▶ _TEXT BLOCK_:

========================================

06.10.2020

First Quarter 2020

I have stated a number of times over the past two months that this COVID-19-induced lifestyle feels like stepping back in time to my childhood. Nights and weekends, normally filled during the Spring by kids’ sports and countless other obligations, have given way to activities such as family walks and bike rides, dinner at the table every night, and puzzles in the living room. No doubt exists for me that on a personal level there are some lessons around priorities that I will take away from the experience.

Meanwhile we have worked harder than ever to constantly ascertain what this environment means for investors, and to make adjustments to our portfolios in response. In March this was difficult because the market’s sheer volatility changed figures dramatically day-over-day and week-over-week. At this point in May one thing we know is that, regardless of how quick the “recovery” in our economy occurs, ripple effects from these events will be cascading around financial markets for quarters; not merely weeks or months.

Don Woodard wrote the following piece for Western’s 2010 first quarter letter. A decade later two things are clear to me: 1) printing his past letters is probably as close as I will get to talking him into reprising his former quarterly role, and 2) the below words are truer now than they were the day he wrote them. Enjoy.

Chris Pate
Managing Director

A Journey to an Unfamiliar Past

Ella Francis Bivens was born in rural Wise County, Texas in the year 1900. She would give birth to 13 babies – 11 survived – who, during her 92 years, would provide her with a collection of 38 grandchildren, more or less, of whom I was one. While my appearance was a mere 61 years removed, the nature and quality of our life experiences were separated by a vast and imponderable gulf not measurable by time.

My maternal grandmother had been born into a world driven by needs – concerned primarily with survival. I was born into a vastly different world – driven by wants and in relentless pursuit of entertainment to occupy hours that, in her youth, would have been consumed by manual labor. In yellowing black-and-white photographs, my grandmother’s appearance is reminiscent of those weary souls from prior centuries captured in the works of the Old Masters – their faces and hands betraying years of physical labor and hardship, slaves to a daily cycle of light and dark.

========================================

▶ _Entries drawn from a collection_:
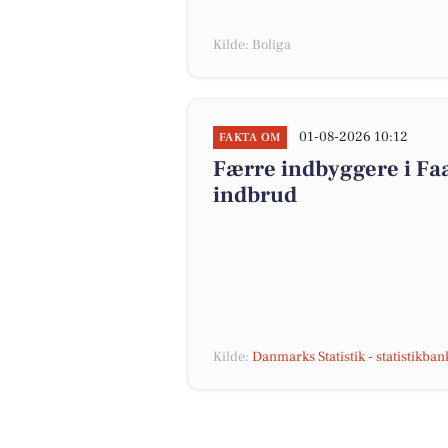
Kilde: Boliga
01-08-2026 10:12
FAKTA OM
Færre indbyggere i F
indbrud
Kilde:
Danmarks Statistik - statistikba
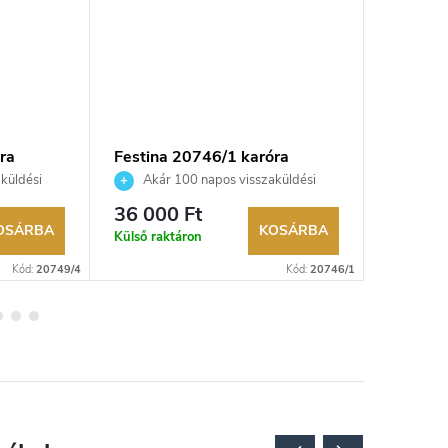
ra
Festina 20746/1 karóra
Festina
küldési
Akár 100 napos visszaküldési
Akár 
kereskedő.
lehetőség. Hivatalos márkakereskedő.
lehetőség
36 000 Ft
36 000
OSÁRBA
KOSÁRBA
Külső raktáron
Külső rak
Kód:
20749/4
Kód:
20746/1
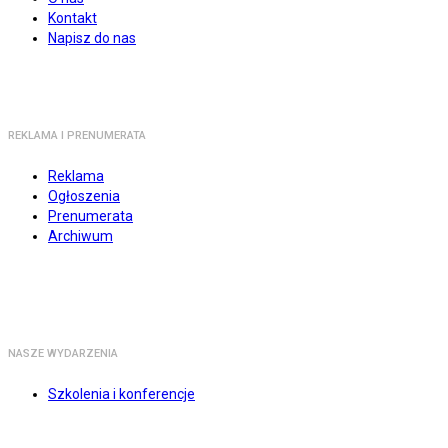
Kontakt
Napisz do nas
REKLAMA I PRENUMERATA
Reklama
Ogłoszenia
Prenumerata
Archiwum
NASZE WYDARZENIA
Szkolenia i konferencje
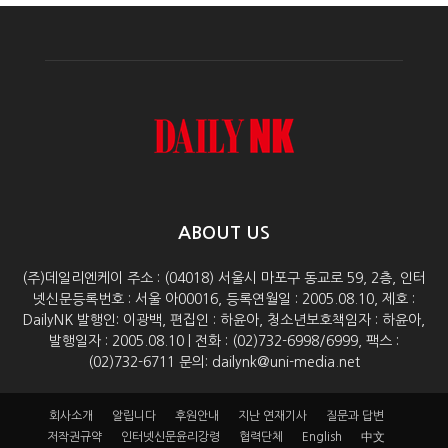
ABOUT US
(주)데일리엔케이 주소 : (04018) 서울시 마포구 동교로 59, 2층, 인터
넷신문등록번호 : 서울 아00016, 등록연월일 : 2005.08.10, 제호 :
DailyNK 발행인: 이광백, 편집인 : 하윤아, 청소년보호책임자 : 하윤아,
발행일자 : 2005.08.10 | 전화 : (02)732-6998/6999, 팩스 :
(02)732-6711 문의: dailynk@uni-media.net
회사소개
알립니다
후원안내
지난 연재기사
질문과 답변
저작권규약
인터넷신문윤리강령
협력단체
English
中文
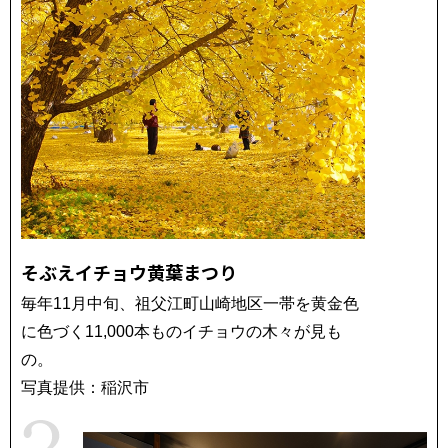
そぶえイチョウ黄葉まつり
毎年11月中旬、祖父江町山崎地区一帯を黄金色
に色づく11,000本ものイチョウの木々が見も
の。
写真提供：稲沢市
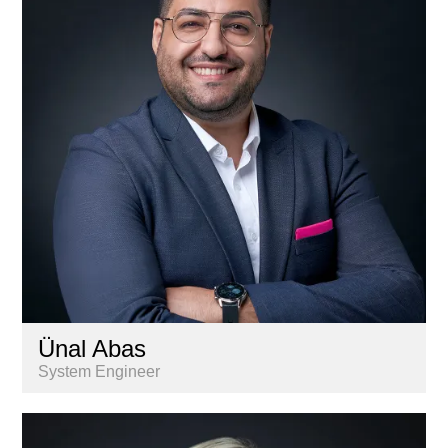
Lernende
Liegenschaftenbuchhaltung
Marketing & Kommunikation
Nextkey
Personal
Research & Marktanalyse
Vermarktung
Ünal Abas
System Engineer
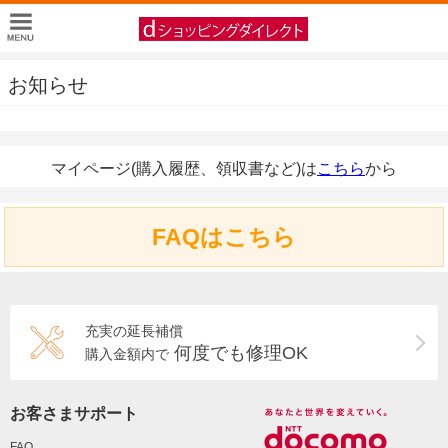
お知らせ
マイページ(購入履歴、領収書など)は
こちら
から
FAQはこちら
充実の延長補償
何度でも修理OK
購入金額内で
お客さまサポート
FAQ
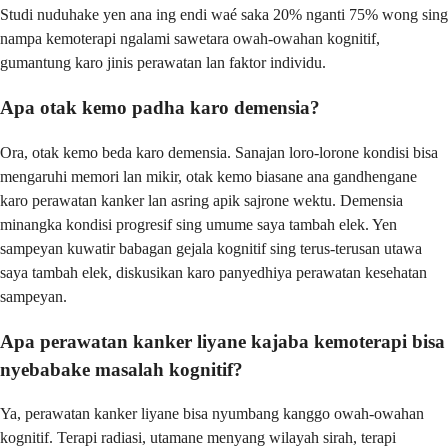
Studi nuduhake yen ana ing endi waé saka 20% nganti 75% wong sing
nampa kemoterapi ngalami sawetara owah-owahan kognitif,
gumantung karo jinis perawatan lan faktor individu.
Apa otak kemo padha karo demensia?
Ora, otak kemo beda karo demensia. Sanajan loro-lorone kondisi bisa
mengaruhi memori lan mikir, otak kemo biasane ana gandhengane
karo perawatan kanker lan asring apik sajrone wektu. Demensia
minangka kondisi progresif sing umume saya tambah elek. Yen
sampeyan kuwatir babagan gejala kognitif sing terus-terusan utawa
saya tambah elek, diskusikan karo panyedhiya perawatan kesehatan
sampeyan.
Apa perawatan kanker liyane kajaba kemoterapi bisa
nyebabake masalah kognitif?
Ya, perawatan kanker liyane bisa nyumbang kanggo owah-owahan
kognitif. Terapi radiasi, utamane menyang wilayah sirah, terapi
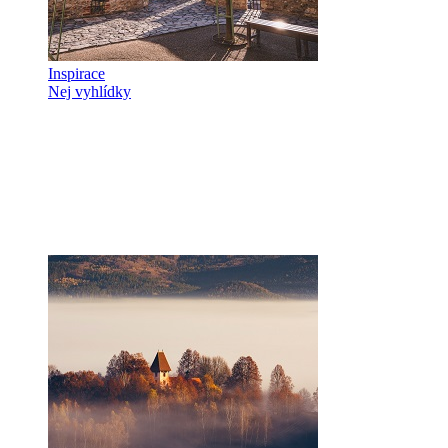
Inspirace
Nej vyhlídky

========================================

▶ _WHAT NEEDS TO BE DONE_:
Rewrite the quarterly letter between "A Journey to" and "measurable by time.", inclusive, putting "northern" in place of "rural". None of the entries is needed for the tasks.

▶ _WRITTEN ANSWER_:
A Journey to an Unfamiliar Past

Ella Francis Bivens was born in northern Wise County, Texas in the year 1900. She would give birth to 13 babies – 11 survived – who, during her 92 years, would provide her with a collection of 38 grandchildren, more or less, of whom I was one. While my appearance was a mere 61 years removed, the nature and quality of our life experiences were separated by a vast and imponderable gulf not measurable by time.